82nd Training Wing Update: Departures and Arrivals

  • Published
  • By Debi Smith
  • 82nd Training Wing Public Affairs
The training landscape of Sheppard Air Force Base continues to change with the steady departure of enlisted medical courses and the anticipation of an NCO Academy and two technical training courses.

Fifty percent of the 456 permanent party members have relocated and one-third of the training students have departed for their new training location at Camp Bullis, San Antonio, Texas. Twelve courses have moved to the new location and five of those have begun training.

By this time next year, the final 228 permanent party members will have completed the move.

According to Dee Ann Mejia, 882nd TRG Program Manager Transition Operations Manager, this plan means a great deal for the base.

"This move gives us a tri-service training platform," she said. "We've worked together and have proven ourselves in the field (in Iraq and Afghanistan). Training together at the same location allows us to communicate and work today so it is automatic during deployments tomorrow."

Ms. Mejia has been the transition team manager for the past two years and has been instrumental in the marketing of the move, handling the equipment move and managing the personnel move. As part of the personnel movement, she said she has personally aided each individual with getting a new job assignment or making the transition to San Antonio.

"The biggest challenge was the logistics of packing, coordinating and receiving 46 truckloads with an estimated 385 tons of medical training materials across the state," she said. "The transition team managed three to four shipments per month with another 10, representing half the total, scheduled in the next 12 months."

Though the hallways of the 882nd TRG are under construction and classrooms are empty or stacked with furniture, numerous medical training classes continue through the move, including the 383rd Training Squadron's Aerospace Medical Service Apprentice course.

The Independent Duty Medical Technician course will be the last class to officially graduate from Sheppard on Aug. 29. Seeing it as not a closure but a continuation, Ms. Mejia optimistically points out, "we have several new missions coming to Sheppard and it will balance out."

Senior Master Sgt. Robert Smith, 82nd Training Wing training operations superintendent, emphasized the significance of getting three new missions and that Sheppard is the perfect match.

"We are the experts at what we do in the Air Force! We're training more, highly skilled technicians, using cutting-edge equipment and techniques, every day." Sergeant Smith said. "We are the ideal location for an NCO academy. It is an absolute strategic alignment. The NCOA will offer a level of professional military education to enhance a person's leadership, management and communication skills. These students, who will primarily be technical sergeants, will take these skills back to their commands across the nation."

This will be the 11th Air Force academy with six stateside, three in the Pacific and one in Europe. The six-week course will bring over 1,300 developing leaders to Sheppard a year.
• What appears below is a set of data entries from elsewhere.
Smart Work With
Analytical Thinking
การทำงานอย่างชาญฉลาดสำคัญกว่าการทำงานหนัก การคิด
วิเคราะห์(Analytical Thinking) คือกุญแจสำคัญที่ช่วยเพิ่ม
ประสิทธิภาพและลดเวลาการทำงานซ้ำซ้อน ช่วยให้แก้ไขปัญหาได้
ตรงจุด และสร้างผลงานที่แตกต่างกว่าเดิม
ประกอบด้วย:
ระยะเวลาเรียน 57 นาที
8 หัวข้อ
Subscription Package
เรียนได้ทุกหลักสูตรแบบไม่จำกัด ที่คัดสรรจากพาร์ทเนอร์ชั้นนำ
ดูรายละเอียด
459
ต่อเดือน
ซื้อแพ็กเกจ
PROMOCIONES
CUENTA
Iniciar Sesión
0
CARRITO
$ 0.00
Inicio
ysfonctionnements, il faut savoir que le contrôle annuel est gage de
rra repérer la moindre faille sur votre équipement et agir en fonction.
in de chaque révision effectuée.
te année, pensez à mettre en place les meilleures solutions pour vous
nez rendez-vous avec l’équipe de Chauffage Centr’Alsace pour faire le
Sheppard will also become home to a metals technology course by the end of the year due to the 2005 BRAC decision. The course is comprised of a basic course and two advanced courses that provide supplemental training in welding and machinist skills. The basic course is six months and the advanced courses are two weeks. Metals technology is expected to graduate about 300 metals technology technicians annually.

The preliminary explosive ordnance disposal course is moving from Lackland AFB to Sheppard, and will expand from six days to 20 days. The intent of the course is to better screen candidates for the EOD basic course, which is taught by a 782nd Training Group detachment at Eglin AFB, Fla. The course currently has about a 55 percent attrition rate with a college-level syllabus.

"Sheppard's goal is to increase the length of the preliminary course to better evaluate trainee adaptability and to cement the basic skills a technician will need to know," Sergeant Smith said. "By adjusting our training approach in this very difficult course, we will be enabling our students to be much more successful as they enter the EOD apprentice course."